Still, though, I made him go back out and tell everybody else what happened, the heat of my secret shower-head hypocrisy burning through my cheeks as Noah dutifully apologized to his great-great uncle and I was like, "oh God, just add it to our tab."
4) The dog. Our pet sitter called on Tuesday to report that Ceiba was having bloody diarrhea all over the place, plus vomiting, plus not eating or drinking, so....yeah? Should probably take her to vet? Or something?
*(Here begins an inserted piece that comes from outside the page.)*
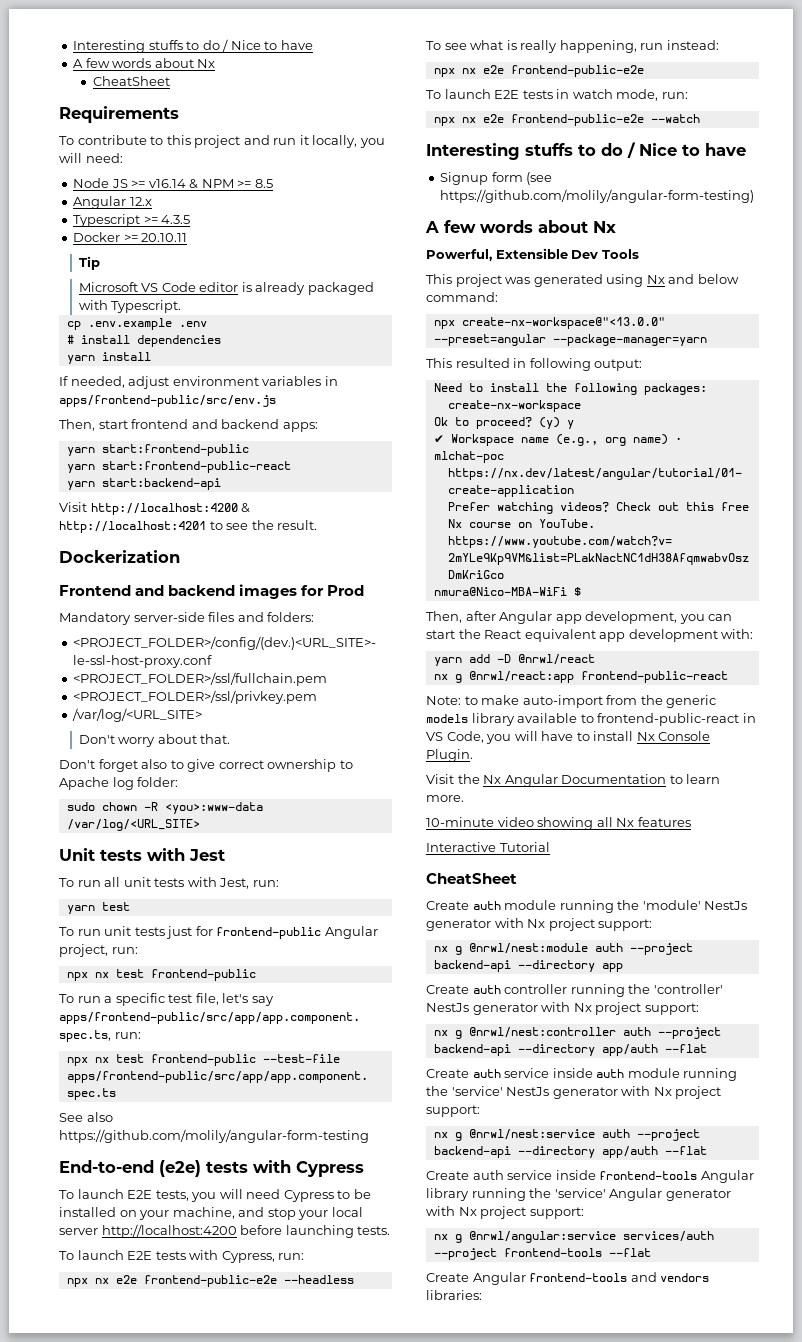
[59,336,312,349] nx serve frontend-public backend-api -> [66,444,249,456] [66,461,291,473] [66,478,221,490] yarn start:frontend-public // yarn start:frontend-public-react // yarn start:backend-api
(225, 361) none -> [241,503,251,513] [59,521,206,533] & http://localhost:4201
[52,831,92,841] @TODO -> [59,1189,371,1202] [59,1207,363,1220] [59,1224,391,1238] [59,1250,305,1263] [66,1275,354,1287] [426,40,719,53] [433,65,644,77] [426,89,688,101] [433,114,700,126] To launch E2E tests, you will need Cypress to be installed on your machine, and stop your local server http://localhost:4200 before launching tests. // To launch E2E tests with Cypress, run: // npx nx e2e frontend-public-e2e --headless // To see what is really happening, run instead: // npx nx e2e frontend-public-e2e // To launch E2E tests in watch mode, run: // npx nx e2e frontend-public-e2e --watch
So from that point on, several times a day, we attempted long-distance pet crisis management over the phone, blindly approving charges for X-rays, blood tests, IV fluids, antibiotics, medical boarding and I don't even know what else, because every time I attempt to read the itemized bill I pass out:
The official diagnosis? Gastroenteritis, the catch-all name for Your Dog Probably Done Ate Something Stupid. Again.
We have no idea what she got into this time (the stress of being left with a pet sitter for the second time in a month probably didn't help anything, though) (LIKE OH SURE DOGS ARE TOTALLY ALSO WELCOME AT THE CONDO HA HA HA), but by yesterday she was fully recovered and ready to come home. We were planning to stay the full week, but you know what? Sometimes you just have to listen to the Vacation Gods and know when to pack it in.
We packed it in and came home to pick Miss Thing up ourselves. She seemed very grateful.
I confessed to the shower head crime before we left, hoping that the fact that we were packed up and leaving and (almost) guaranteed to NOT BREAK ANYTHING ELSE would soften the annoyance. The new one is being delivered today and our check for a replacement screen is in the mail too. I should probably send a fruit basket or gift card or case of wine or something too.
MOST EXPENSIVE FREE VACATION EVER FTW.
Mullet-hat baby don't care. Mullet-hat baby didn't break a damn thing, and doesn't know what y'all's problem is.